Just tools/testing/selftests/kvm/x86/apic_bus_clock_test.

It fails on SKX, CLX, and ICX. It passes on SPR, EMR, and GMR.

> I am using the reproducer from Yuan:
> https://lore.kernel.org/kvm/20240708055559.rl4w5xfhj3uru6j2@yy-desk-7060/
>
> I write -1 to the VMX preemption timer, do VM-Enter, and have the guest
> execute VMCALL to force a VM-Exit. On VM-Exit, we read back the preemption
> timer. The delta should be very small; otherwise, the platform likely has the
> same issue.
>
> I tested several platforms, including EMR. The results are consistent with the
> erratum, i.e., I observed premature VMX preemption-timer VM-Exits, and the
> documented limit did not trigger premature VMX preemption-timer VM-Exits in my
> testing.
>
> >
> >Chao:
> >
> >1) Should we just assume that all Intel CPUs are affected?
>
> I think that is reasonable unless we have explicit evidence to exclude specific
> parts.
>
> >
> >2) Is there any compelling reason not to simplify the limit to 2^25?
>
> We can use 2^25 as a conservative bound, but it is much lower than necessary.
> The current bound comes from theoretical analysis and was validated on multiple
> platforms.

Yes, but how often do guests program their local APIC timer to fire
more than 2^(25 + IA32_VMX_MISC[4:0]) cycles in the future?

> >
> >3) Is it just coincidence that 25 + IA32_VMX_MISC[4:0] (on EMR) == 32,
> >or should the limit be calculated as 32 - IA32_VMX_MISC[4:0]?
>
> My understanding is that hardware scales the preemption-timer value and
> converts it to a 32-bit core crystal clock counter, rather than directly
> using a 32-bit TSC delta. IA32_VMX_MISC[4:0] likely participates in that
> calculation.

That doesn't definitively answer my question. Let me try to rephrase it.

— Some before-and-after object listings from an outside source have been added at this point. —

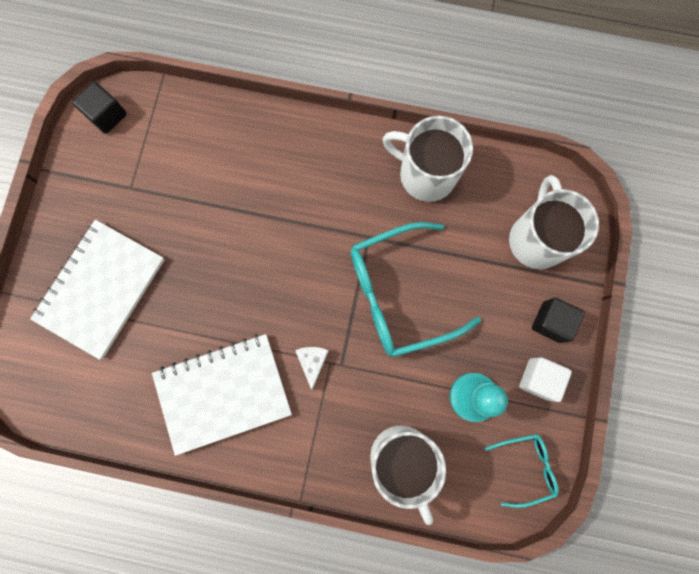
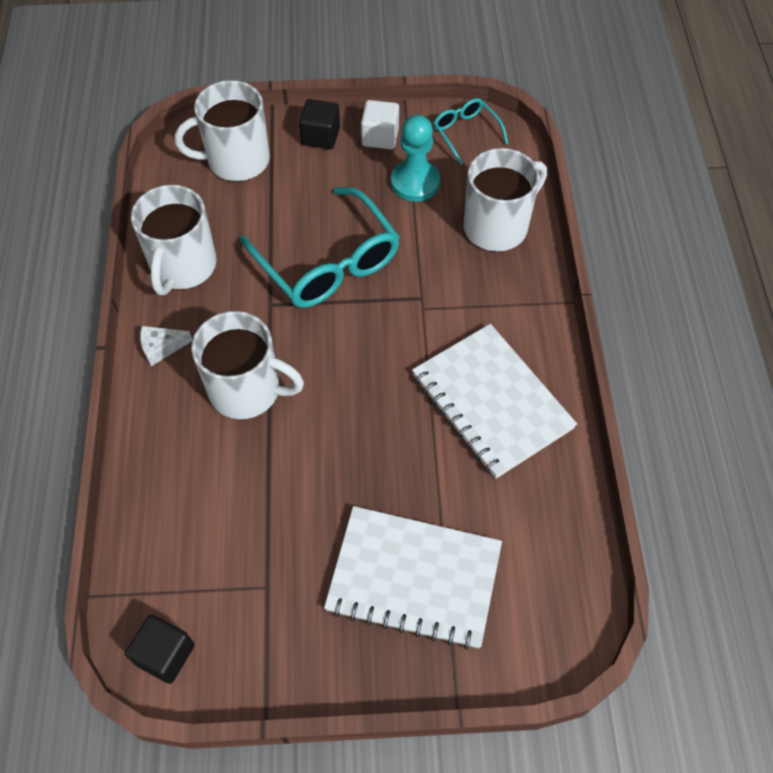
camera: 105 degrees left, 20 degrees down
(291, 203) = (246, 390): none -> white mug
(312, 362) = (427, 324): white cheese -> white cheese (161, 347)

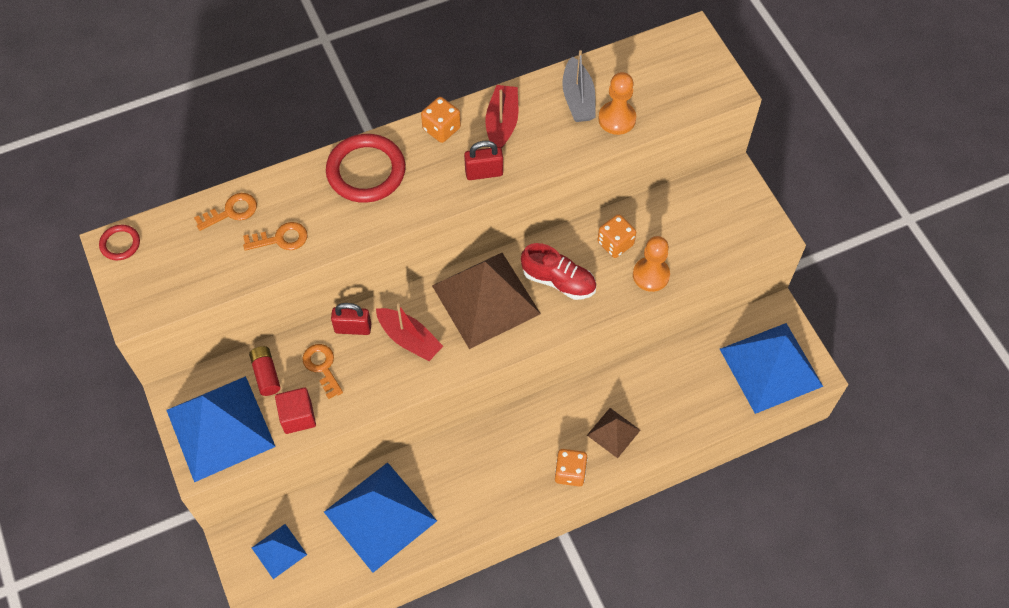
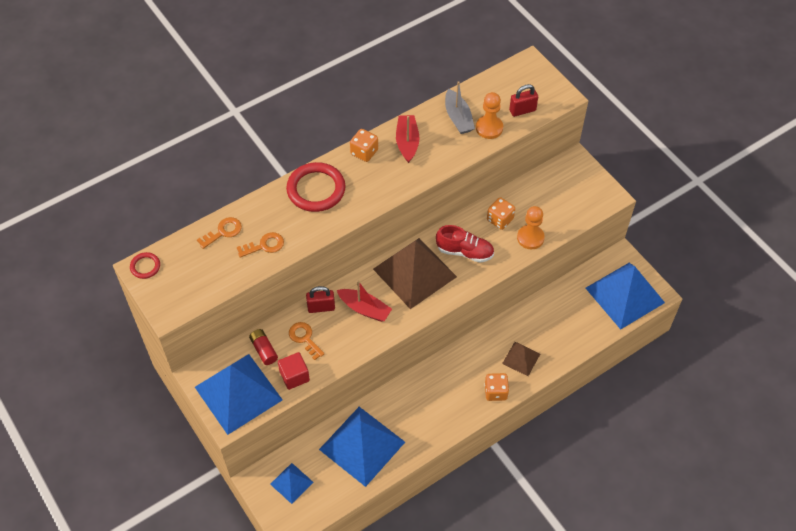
camera: 10 degrees left, 5 degrees down
(484, 173) = (402, 178): red padlock -> red padlock (522, 110)

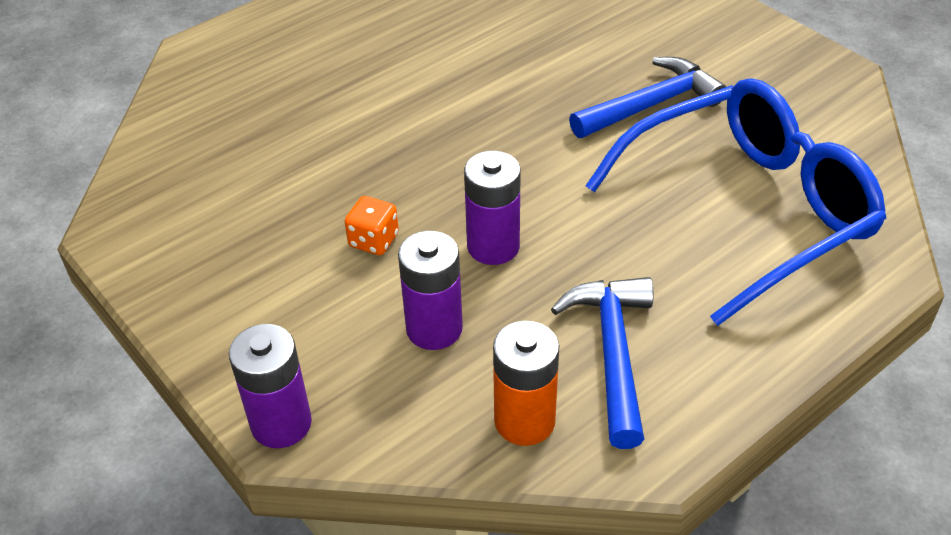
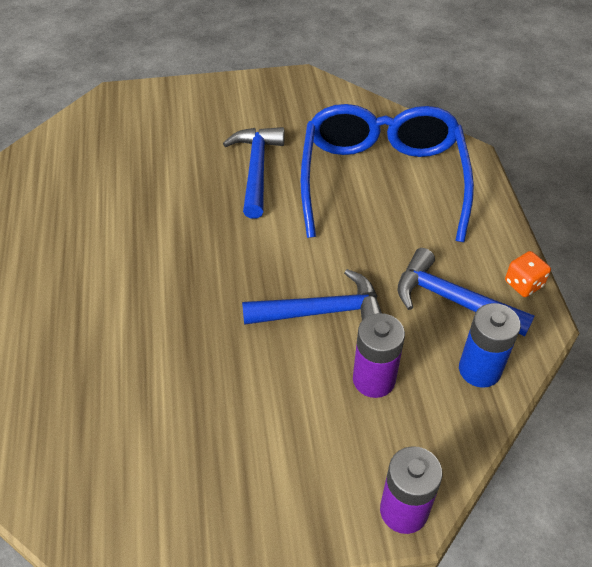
camera: 60 degrees left, 5 degrees up
(373, 240) = (265, 375): orange dice -> orange dice (523, 284)
(493, 246) = (322, 311): purple battery -> blue hammer
(524, 421) = (479, 369): orange battery -> blue battery

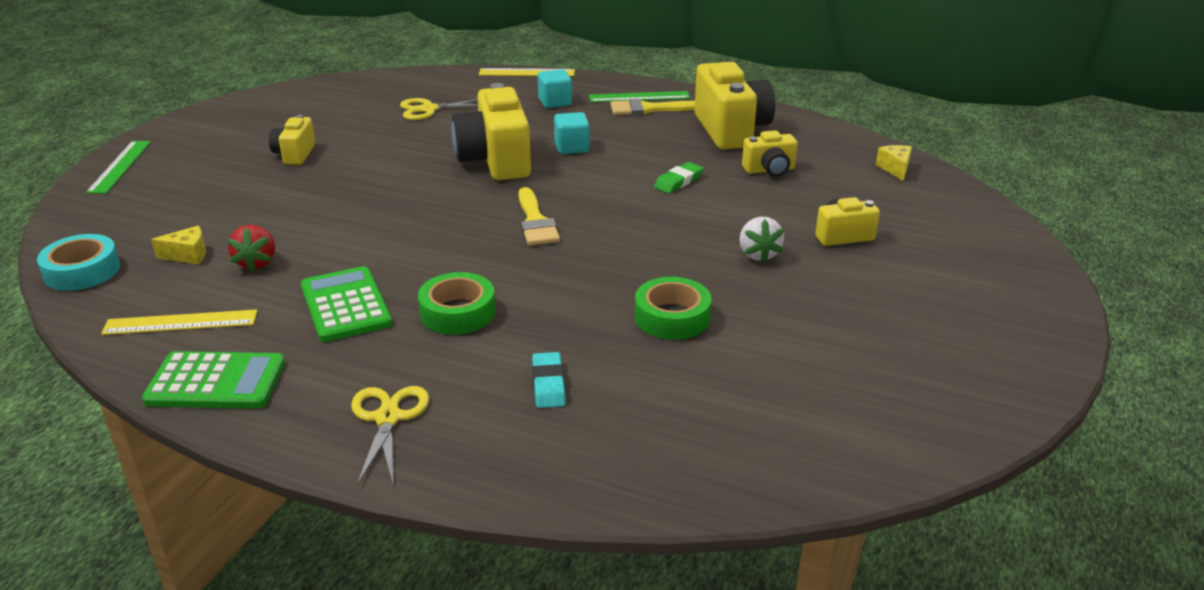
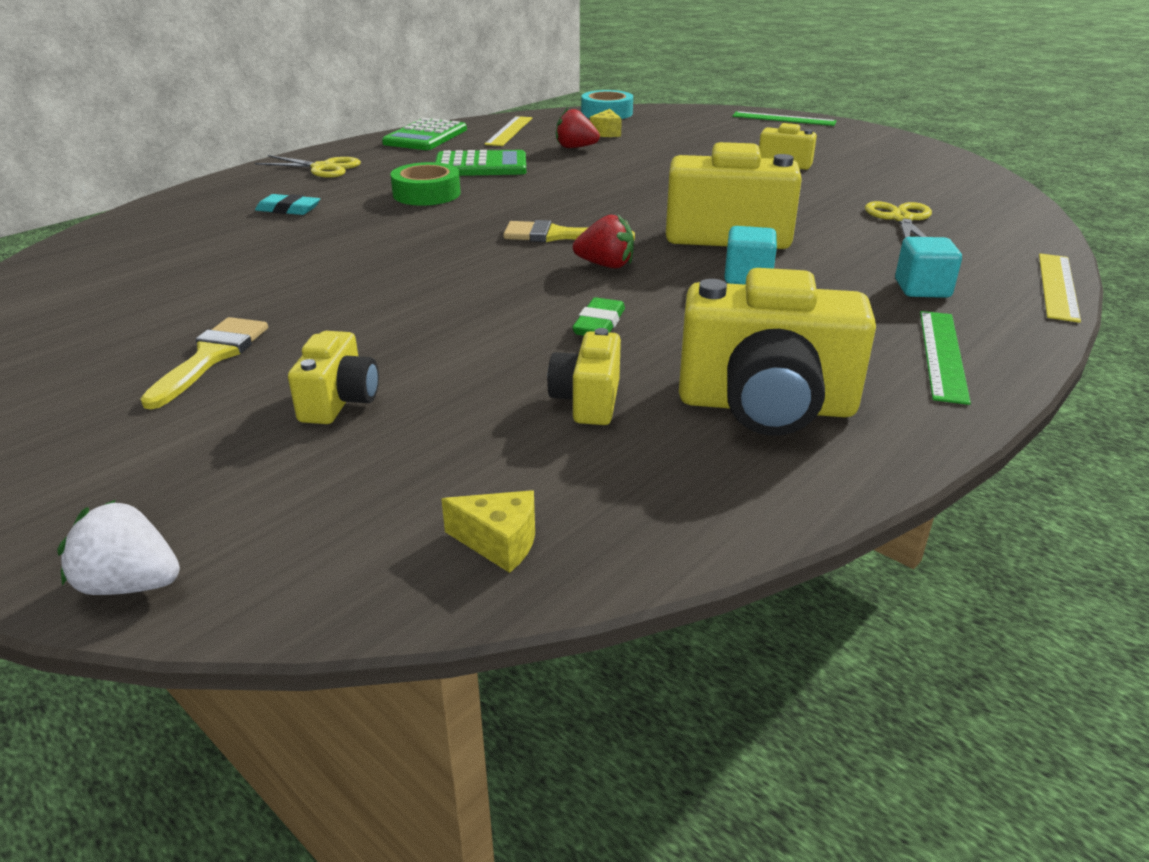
camera: 110 degrees right, 0 degrees up
(584, 194) = (605, 265): none -> red strawberry
(648, 109) = (882, 352): yellow brush -> yellow brush (211, 357)
(672, 317) = (309, 264): green tape -> none
(678, 181) = (599, 324): green eraser -> green eraser turned 45 degrees clockwise
(758, 254) = (365, 331): white strawberry -> white strawberry (130, 584)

With respect to EMR, you wrote previously, "A mitigation for this
erratum is for software to program the VMX preemption timer for values
below 2^25 * CPUID.15H:EBX[31:0] / CPUID.15H:EAX[31:0]."

My question is whether the exponent, 25, is a fixed value for all
CPUs, regardless of their IA32_VMX_MISC[4:0]. It sounds like you are
saying that the exponent may depend on IA32_VMX_MISC[4:0].